Interest expense totaled $17.2 million for the first three months of 2010. This represented a decrease of $6.4 million, or 27.28%, from total interest expense of $23.7 million for the same period last year. The decrease in interest expense was primarily the result of a decrease in the average rate paid on interest-bearing liabilities to 1.52% for the first three months of 2010 from 2.07% for the same period in 2009, or 55 basis points. The decrease in rates paid on deposits and borrowings was offset by an increase in average interest-bearing deposits of $644.5 million, or 28.5%, from $2.26 billion to $2.91 billion.

As stated above, the net interest margin measures net interest income as a percentage of average earning assets. Our tax effected (TE) net interest margin was 4.95% for the three months of 2010, compared to 3.74% for the first three months of 2009. The increase in the net interest margin over the same period last year is primarily the result of the $13.4 million discount accretion on covered SJB loans which impacted interest income on loans. This was partially offset by changes in the mix of assets and liabilities as discussed in the following paragraphs. Generally, our net interest margin improves in a decreasing interest rate environment as our deposits and borrowings reprice much faster than our loans and securities.

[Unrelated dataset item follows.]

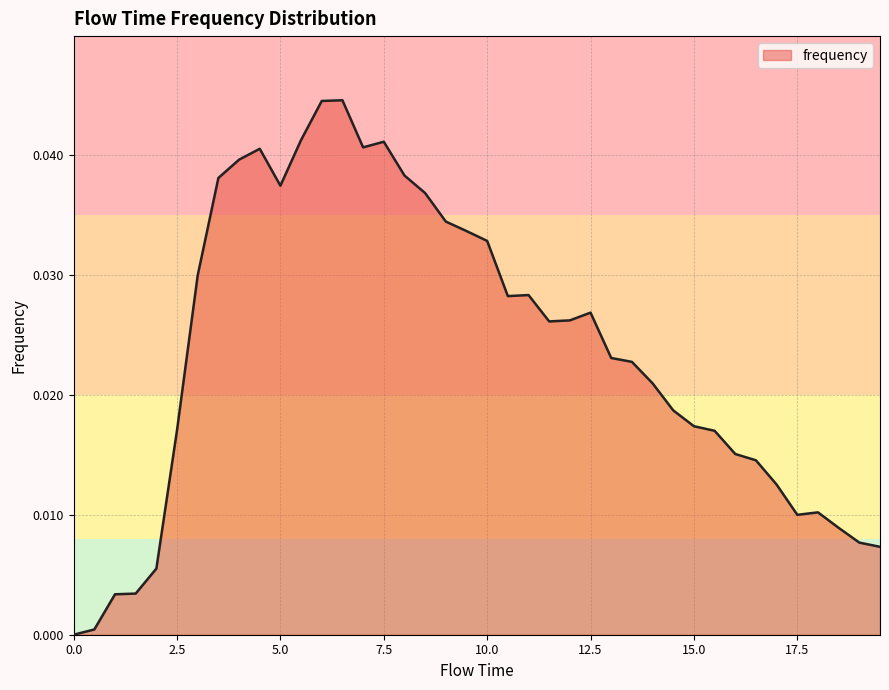

How many lines are shown in the chart?

1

The yield (TE) on earning assets increased to 6.06% for the three months of 2010, from 5.26% for the same period last year. Average loans as a percent of earning assets increased to 64.57% in the three months of 2010 over 58.63% for the same period in 2009. Average investments as a percent of earning assets decreased to 33.61% in the three months of 2010 from 39.88% for the same period in 2009. The yield on loans for the first three months of 2010 increased to 6.85% as compared to 5.46% for the same period in 2009 as a result of $13.4 million discount accretion on SJB covered loans. The yield on loans decline at a slower rate than general interest rates as approximately 57% of the Companys loans are fixed-rate loans or hybrid adjustable loans with interest rates that are typically fixed for the first five years of the loans and reset at fixed rates for the remaining 5-year terms. The yield (TE) on investments for the first three months of 2010 decreased to 4.85% compared to 5.17% for the same period in 2009.

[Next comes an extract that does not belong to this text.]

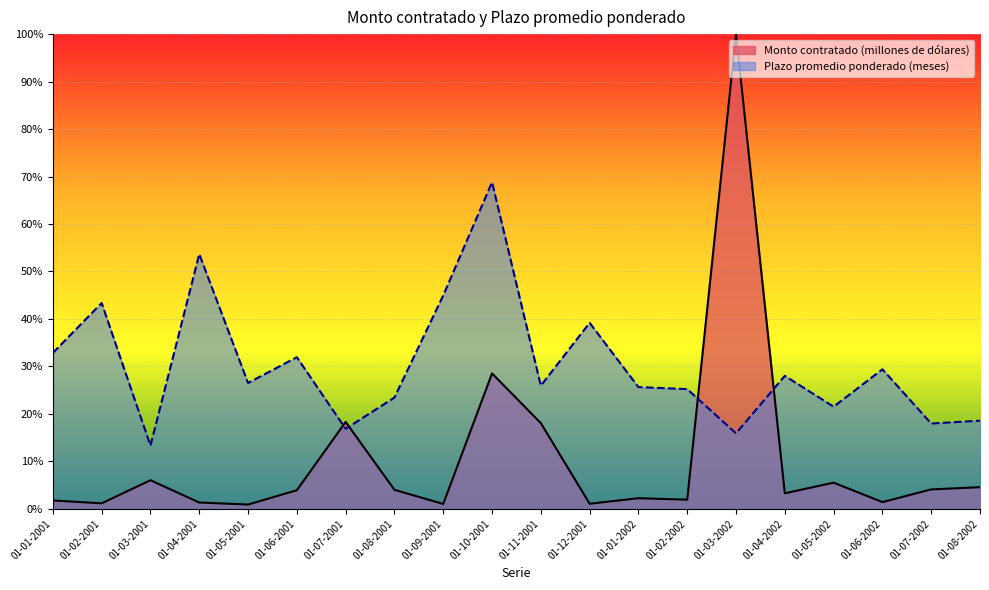

What are all the series names shown in the legend?

Monto contratado (millones de dólares), Plazo promedio ponderado (meses)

The cost of average interest-bearing liabilities decreased to 1.52% for the first three months of 2010 as compared to 2.07% for the same period in 2009, reflecting a decrease in interest rates and change in the mix of interest-bearing liabilities. Average borrowings as a percent of average interest-bearing liabilities decreased to 36.30% during the first three months of 2010 as compared to 50.70% for the same period in 2009. Average borrowings were $1.66 billion as of March 31, 2010. This represents a decrease of $669.2 million or 28.79%, from average borrowings of $2.32 billion as of March 31, 2009. The cost of borrowings for the first three months of 2010 decreased to 2.88% as compared to 2.94% for the same period in 2009. Borrowings typically have a higher cost than interest-bearing deposits. The cost of interest-bearing deposits for the first three months of 2010 decreased to 0.74% as compared to 1.18% for the same period in 2009, while average deposits increased $644.5 million or 28.50% over the same periods. The FDIC has approved the payment of interest on certain demand deposit accounts. This could have a negative impact on our net interest margin, net interest spread, and net earnings, should this be implemented fully. Currently, we pay interest on NOW and Money Market Accounts. The overall decrease in interest rates and decrease in average borrowings, offset by an increase in average deposits, resulted in a decrease in our interest expense.